#### [WHAT TO DO]
Wherever the string "give" appears in the entries below, return the line that holds it.

[Stored items from a collection]
++++++++

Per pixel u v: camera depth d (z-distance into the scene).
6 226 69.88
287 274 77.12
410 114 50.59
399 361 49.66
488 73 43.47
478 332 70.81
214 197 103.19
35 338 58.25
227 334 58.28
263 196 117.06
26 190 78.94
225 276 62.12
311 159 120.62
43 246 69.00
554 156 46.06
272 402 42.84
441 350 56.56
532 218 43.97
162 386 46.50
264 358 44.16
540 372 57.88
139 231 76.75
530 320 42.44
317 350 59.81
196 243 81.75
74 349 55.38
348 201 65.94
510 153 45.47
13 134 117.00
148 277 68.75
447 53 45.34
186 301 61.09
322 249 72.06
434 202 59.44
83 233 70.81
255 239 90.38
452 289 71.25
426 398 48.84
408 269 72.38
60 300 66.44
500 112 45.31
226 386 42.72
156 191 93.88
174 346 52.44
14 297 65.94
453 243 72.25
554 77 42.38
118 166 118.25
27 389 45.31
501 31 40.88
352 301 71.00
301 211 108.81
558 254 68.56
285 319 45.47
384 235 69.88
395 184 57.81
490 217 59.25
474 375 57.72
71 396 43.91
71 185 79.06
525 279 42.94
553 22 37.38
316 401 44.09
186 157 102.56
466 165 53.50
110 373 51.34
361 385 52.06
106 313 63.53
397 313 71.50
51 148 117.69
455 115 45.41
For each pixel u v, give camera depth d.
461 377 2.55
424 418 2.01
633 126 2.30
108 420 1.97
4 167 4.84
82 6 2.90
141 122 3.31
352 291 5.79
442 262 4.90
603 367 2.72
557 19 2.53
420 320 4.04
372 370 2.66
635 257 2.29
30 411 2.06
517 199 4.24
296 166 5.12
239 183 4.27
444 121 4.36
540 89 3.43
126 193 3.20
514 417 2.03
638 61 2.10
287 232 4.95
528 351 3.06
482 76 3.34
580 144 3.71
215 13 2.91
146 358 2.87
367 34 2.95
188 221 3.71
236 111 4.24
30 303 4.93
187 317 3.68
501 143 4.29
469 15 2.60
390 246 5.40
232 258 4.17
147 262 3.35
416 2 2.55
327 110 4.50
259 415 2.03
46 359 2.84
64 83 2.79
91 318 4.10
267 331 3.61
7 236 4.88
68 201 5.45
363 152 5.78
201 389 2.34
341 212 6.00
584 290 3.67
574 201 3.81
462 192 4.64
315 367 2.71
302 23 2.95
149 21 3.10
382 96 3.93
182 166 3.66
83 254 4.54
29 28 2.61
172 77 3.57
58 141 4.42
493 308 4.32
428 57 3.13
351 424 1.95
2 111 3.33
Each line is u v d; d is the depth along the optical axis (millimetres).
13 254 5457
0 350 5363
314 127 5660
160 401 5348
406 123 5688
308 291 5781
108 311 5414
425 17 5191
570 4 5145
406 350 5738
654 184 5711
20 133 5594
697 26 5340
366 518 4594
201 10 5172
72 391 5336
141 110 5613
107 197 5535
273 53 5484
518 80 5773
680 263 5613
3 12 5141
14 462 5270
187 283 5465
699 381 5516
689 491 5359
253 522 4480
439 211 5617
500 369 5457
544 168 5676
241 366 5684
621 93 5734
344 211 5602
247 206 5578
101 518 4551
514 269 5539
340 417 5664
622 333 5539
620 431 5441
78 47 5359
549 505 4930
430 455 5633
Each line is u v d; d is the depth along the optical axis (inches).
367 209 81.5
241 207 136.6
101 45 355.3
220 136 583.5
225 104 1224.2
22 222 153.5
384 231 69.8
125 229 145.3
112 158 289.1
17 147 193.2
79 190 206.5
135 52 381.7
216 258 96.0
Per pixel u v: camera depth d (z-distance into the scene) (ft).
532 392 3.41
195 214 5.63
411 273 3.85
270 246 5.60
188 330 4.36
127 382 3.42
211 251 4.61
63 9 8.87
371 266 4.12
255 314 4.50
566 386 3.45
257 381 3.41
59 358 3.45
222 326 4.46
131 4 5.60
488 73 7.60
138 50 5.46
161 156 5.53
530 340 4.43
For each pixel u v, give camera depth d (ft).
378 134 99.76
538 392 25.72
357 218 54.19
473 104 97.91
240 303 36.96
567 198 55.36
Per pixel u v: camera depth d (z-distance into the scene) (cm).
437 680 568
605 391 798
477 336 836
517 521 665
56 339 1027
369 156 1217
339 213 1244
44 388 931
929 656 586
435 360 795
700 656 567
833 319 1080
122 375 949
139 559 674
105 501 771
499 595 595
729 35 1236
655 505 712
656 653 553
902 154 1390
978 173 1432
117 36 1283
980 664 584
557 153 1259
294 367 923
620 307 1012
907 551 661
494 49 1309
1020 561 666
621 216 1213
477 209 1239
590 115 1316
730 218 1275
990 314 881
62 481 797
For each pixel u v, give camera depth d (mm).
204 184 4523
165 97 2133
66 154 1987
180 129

++++++++

#### [ANSWER FOR THE TASK]
For each pixel u v, give camera depth d.
For each pixel u v, give camera depth d (ft).
For each pixel u v, give camera depth d (mm).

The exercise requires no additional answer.